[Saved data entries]
----------

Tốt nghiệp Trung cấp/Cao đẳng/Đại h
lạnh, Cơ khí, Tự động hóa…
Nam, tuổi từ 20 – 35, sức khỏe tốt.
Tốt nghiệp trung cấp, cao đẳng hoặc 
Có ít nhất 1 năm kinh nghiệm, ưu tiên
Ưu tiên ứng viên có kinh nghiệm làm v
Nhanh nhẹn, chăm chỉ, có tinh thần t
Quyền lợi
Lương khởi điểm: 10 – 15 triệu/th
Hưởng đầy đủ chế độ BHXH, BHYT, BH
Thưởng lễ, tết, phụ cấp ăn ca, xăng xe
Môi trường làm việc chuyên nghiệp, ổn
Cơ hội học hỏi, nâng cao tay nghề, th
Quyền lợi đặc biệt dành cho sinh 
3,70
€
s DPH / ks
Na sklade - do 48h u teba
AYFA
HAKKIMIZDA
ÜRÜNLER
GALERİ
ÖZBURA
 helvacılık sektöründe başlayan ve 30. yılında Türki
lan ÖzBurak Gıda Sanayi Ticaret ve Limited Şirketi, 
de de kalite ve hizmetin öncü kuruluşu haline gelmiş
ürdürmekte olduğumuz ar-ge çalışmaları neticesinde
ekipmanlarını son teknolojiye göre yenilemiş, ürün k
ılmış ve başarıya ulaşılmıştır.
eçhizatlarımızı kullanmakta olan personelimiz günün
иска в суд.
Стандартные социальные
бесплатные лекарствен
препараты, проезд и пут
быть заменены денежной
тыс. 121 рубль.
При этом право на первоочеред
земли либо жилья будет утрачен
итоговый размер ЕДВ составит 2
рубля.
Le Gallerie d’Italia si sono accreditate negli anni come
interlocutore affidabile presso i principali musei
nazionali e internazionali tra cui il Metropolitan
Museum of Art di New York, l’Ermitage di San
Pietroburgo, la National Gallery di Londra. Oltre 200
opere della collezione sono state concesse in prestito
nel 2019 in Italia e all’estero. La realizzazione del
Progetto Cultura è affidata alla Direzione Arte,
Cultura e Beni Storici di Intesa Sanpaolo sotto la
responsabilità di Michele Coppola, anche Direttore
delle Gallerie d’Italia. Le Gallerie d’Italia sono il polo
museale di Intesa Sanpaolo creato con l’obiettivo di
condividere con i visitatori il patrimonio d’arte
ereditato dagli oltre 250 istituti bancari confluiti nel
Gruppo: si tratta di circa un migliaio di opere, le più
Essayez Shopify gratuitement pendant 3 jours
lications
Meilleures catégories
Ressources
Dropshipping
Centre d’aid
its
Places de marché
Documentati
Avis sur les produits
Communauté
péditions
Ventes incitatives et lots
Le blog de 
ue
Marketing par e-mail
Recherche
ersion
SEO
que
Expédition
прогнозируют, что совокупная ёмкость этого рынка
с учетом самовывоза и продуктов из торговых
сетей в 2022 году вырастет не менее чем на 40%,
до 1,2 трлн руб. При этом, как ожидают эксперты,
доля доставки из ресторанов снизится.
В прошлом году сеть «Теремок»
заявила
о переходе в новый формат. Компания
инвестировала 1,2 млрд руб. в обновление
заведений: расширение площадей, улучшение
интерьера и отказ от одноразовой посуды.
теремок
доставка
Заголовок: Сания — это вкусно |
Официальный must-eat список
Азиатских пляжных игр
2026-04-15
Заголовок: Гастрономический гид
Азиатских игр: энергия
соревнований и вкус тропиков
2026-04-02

----------

▶ **WHAT IS REQUIRED**
Exactly as written, give the line containing "Официальный must-eat список" and all remaining lines of the records.

▶ **WORKED SOLUTION**
Официальный must-eat список
Азиатских пляжных игр
2026-04-15
Заголовок: Гастрономический гид
Азиатских игр: энергия
соревнований и вкус тропиков
2026-04-02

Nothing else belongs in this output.